**Reading passage**
::::::::

When Tyrhone shelled out $50 each (on sale) for these babies, I almost had a hernia, but I have used mine HEAPS. They are light, which makes them suitable for tropical climates, and handy for places that only offer a bottom sheet and a blanket. I almost left mine on Koh Tonsay, Cambodia, but thankfully remembered it at the last-minute. Which is lucky because there have been times when I have only been able to get sleep by knowing my skin is not in contact with grubby sheets…


Things I Thought I Needed, But Didn’t

Expensive, Quick-drying underwear

Thankfully I got mine on sale, and I like them, but let’s get one thing straight:


That felt good.

It’s ridiculous to be telling you what undies to buy, but seriously I agonised over this. Turns out the normal, microfiber jocks that I bought are lighter and faster drying than the “light weight, quick-drying” ones. Don’t believe everything you read on the pack, travel gear isn’t immune to unrealistic, untrue claims (i.e LIES), but they charge a premium for you to believe they are.

My microfiber bras (like a sports bra) and undies won’t be gracing the pages of a lingerie catalogue, but they’re great for traveling. And I got them from K-mart…


And finally, this one’s for you, Keith from Canada, if you’re still reading…

This is  Keith’s comment on my other travel gear  post, that I wrote before we left:

“I’d watch out for that clothesline with suction cups. They are the creation of the devil. The suction cups don’t seem to work. Good luck on the trip.”

Well Keith, you were right, creation of the devil, indeed. A piece of string is probably more useful as a clothes dryer than my suction-cupped, fancy-pants one. I should have listened…


Happy travels to you all, with special wishes to my friends and readers Carmel, Hannah and Kim who are heading off on their own adventures soon. Anyone else planning a holiday or an extended break? Not into travel at all and still want to say hi? Leave me a comment, I’m not fussy!!!!!


Want to make a difference and give back something to local communities whilst you travel? The Muskoka Foundation is a force for good, helping travelers make a difference in the lives of people in need. Check out their website if you’d like to get involved!

::::::::

**Record set**
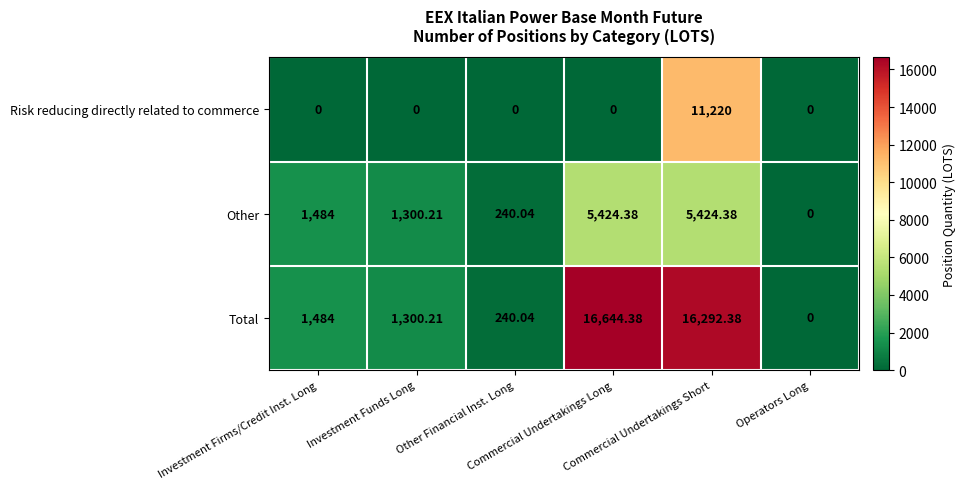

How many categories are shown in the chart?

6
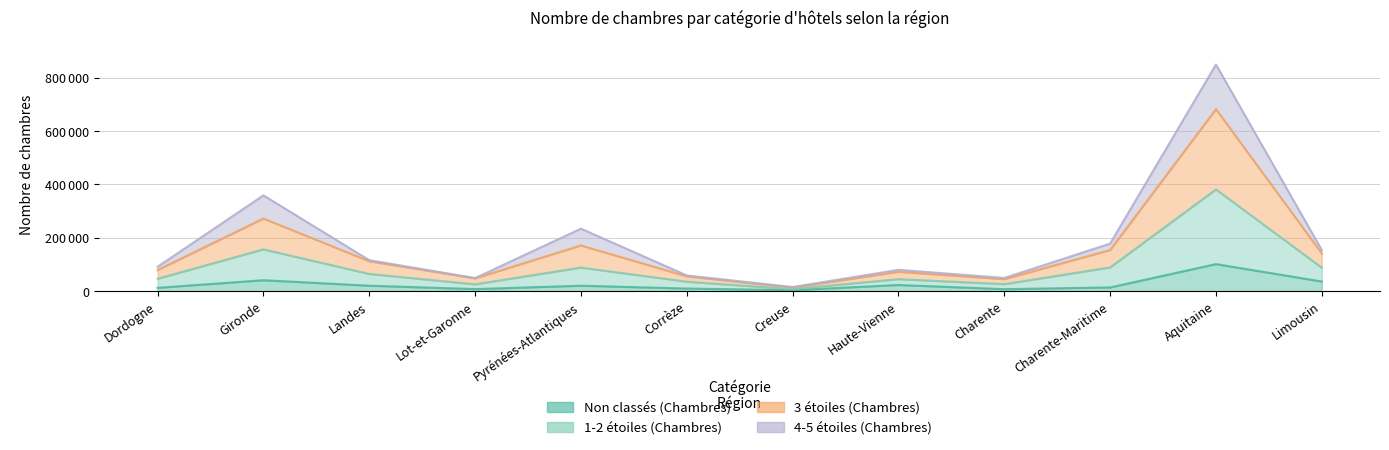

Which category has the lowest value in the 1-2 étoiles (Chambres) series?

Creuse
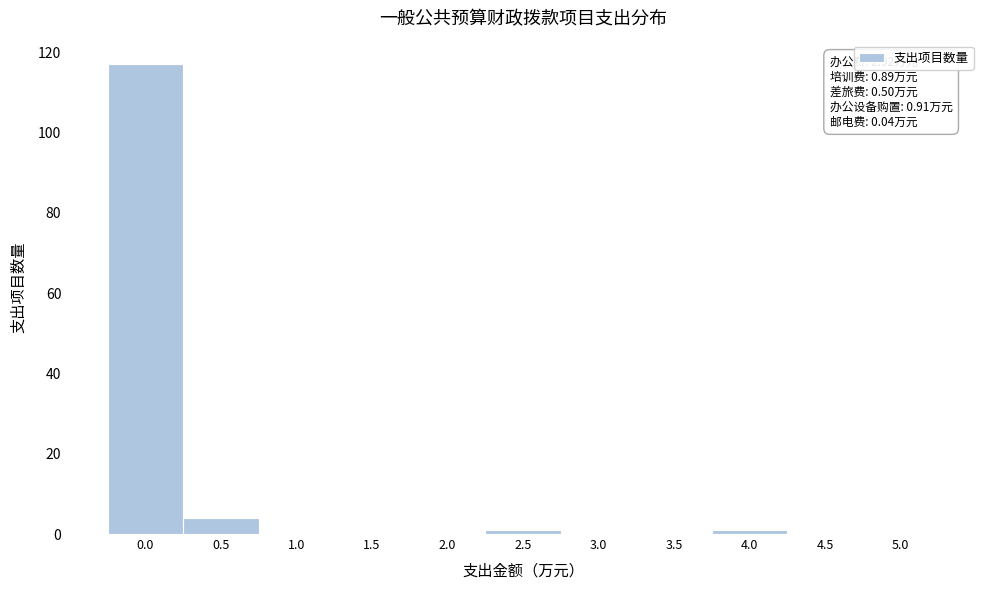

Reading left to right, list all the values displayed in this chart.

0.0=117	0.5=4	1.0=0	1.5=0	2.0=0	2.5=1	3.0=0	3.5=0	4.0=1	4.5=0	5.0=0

::::::::

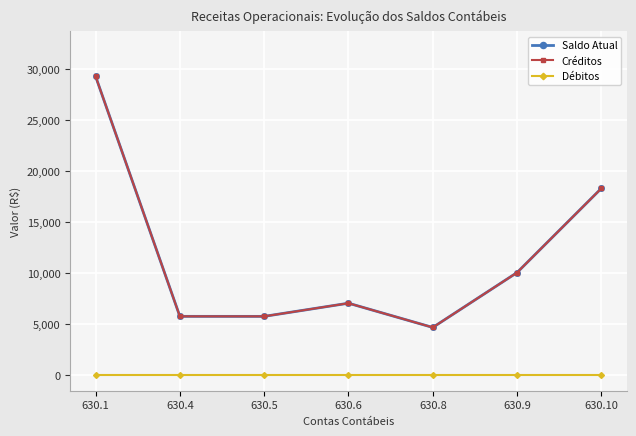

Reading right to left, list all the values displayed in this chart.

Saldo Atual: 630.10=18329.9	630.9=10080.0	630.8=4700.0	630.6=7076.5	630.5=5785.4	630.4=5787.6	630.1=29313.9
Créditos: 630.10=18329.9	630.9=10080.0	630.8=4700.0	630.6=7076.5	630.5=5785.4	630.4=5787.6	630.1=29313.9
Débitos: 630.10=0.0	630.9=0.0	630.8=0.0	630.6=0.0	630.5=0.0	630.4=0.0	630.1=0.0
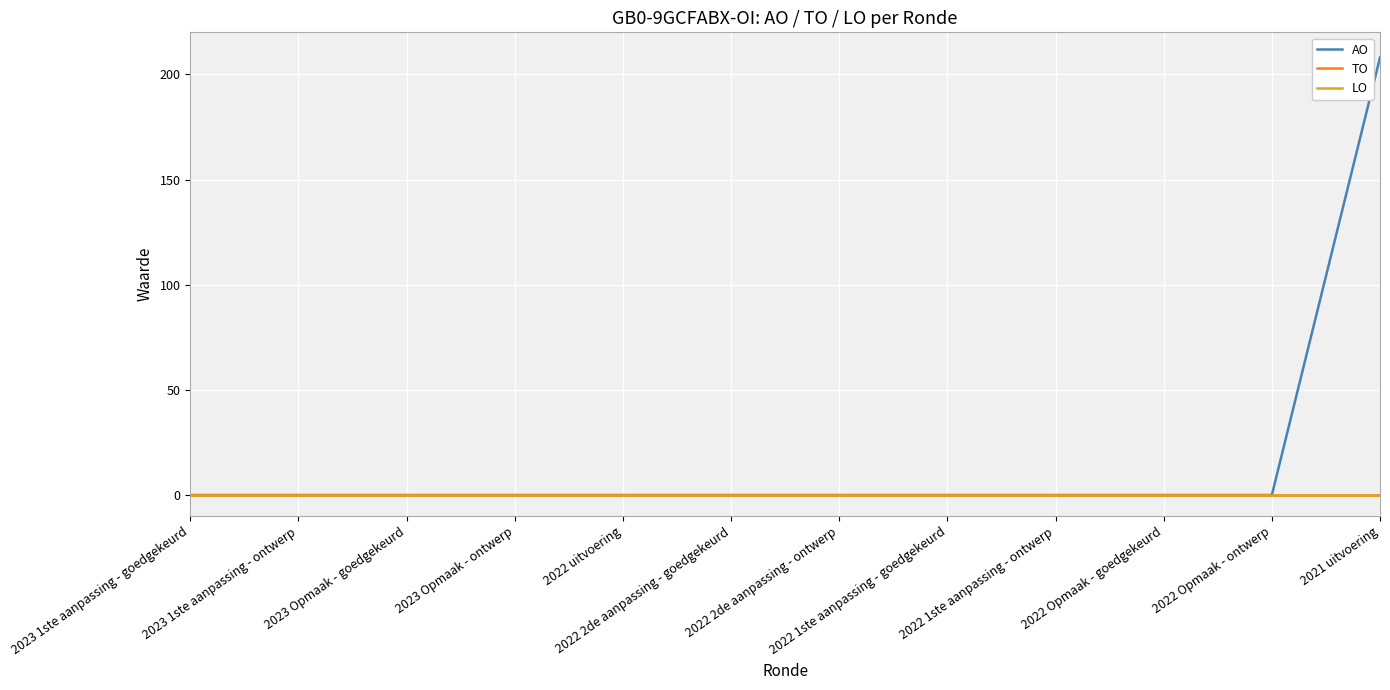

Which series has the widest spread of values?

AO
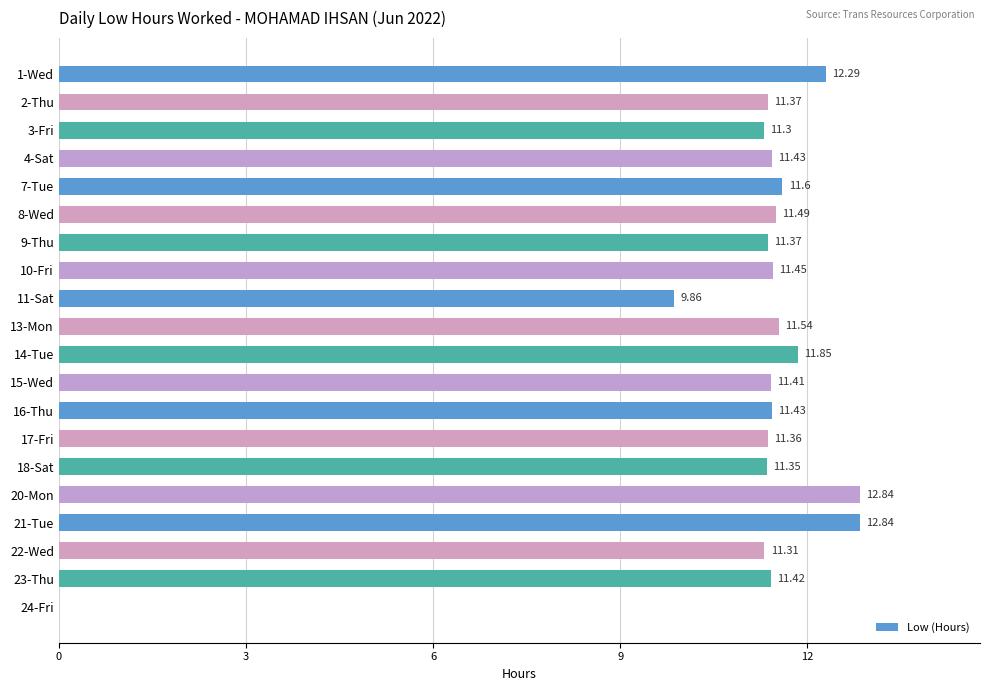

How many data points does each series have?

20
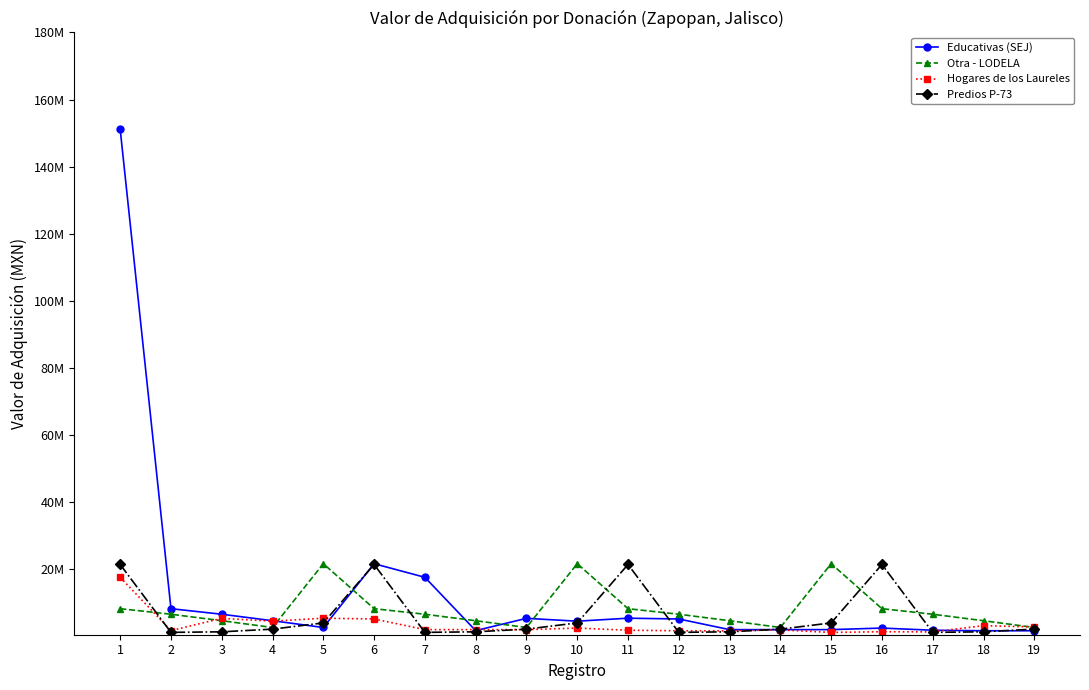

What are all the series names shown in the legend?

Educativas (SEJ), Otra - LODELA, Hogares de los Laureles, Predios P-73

::::::::

**Actions to take**
a) Duplicate a section of the travel gear post word for word, beginning at the words "It’s ridiculous to" and stopping after "believe they are.".
b) Pick up the travel gear post after its final sentence and keep writing it.
The listing is separate from the travel gear post.

**Outputs in order**
a)
It’s ridiculous to be telling you what undies to buy, but seriously I agonised over this. Turns out the normal, microfiber jocks that I bought are lighter and faster drying than the “light weight, quick-drying” ones. Don’t believe everything you read on the pack, travel gear isn’t immune to unrealistic, untrue claims (i.e LIES), but they charge a premium for you to believe they are.

b)
Travel Gear (Uncut) — 21 Comments

  1. Yay, thank you! Brian just went through his first “test pack” yesterday. I can’t bring myself to do it yet- I HATE PACKING! Everything on your list is also on my list, except for that mini-speaker which I’m sure will go on our list just as soon as Brian gets word of it.

    It is soooo stressful shelling out all this money on all this stuff. Why is it so damn expensive to simplify?

    • The test pack is horrible, but necessary :) You guys must have so much extra stuff for your hiking/camping trip too! Don’t worry, it seems crazy expensive but when you think, this is it, this is all your stuff for the next year or two, it is worth it… I think… :)

  2. Thank you for this post! Tony and I have a backpack post we’re working on and we opted on going with 40L bags. Glad to hear that 3 months into your trip, you’re not regretting going with a smaller bag.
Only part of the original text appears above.